Best known as the Tony Award-nominated scribe of “Slave Play,” Harris most recently produced “The Sign in Sidney Brustein’s Window.”

Jeremy O. Harris at the gala performance of “The Sign in Sidney Brustein’s Window” (Credit: Rebecca J Michelson)

Jeremy O. Harris burst onto the New York scene as the playwright of the provocative, no-holds-barred “Slave Play.” His name began to buzz around circles of theatrical influence when the play debuted Off-Broadway at New York Theatre Workshop and grew to a roar by the time the show played Broadway and later earned 12 Tony Award nominations. Harris has continually expanded his own influence, socializing with pop culture glitterati, guest-starring on Netflix’s “Emily in Paris,” appearing in the film “The Sweet East” and, most recently, producing the Tony-nominated revival of Lorraine Hansberry’s “The Sign in Sidney Brustein’s Window.”

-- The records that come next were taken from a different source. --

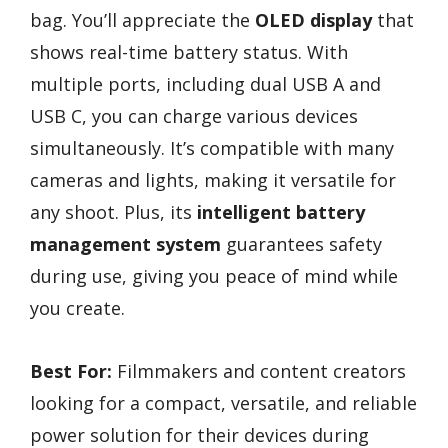
bag. You’ll appreciate the
OLED display
that
shows real-time battery status. With
multiple ports, including dual USB A and
USB C, you can charge various devices
simultaneously. It’s compatible with many
cameras and lights, making it versatile for
any shoot. Plus, its
intelligent battery
management system
guarantees safety
during use, giving you peace of mind while
you create.
Best For:
Filmmakers and content creators
looking for a compact, versatile, and reliable
power solution for their devices during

Some may think acting and producing distracts Harris from his original craft, but Harris says both additional disciplines are necessary to help him become a better writer. “[People] were like, ‘Why are you acting? Why are you producing so much? You need to just get back to writing,’” Harris said. “I was like, ‘Guys, me producing things I love, me acting in things that I love is going to make me write something that I love even more.”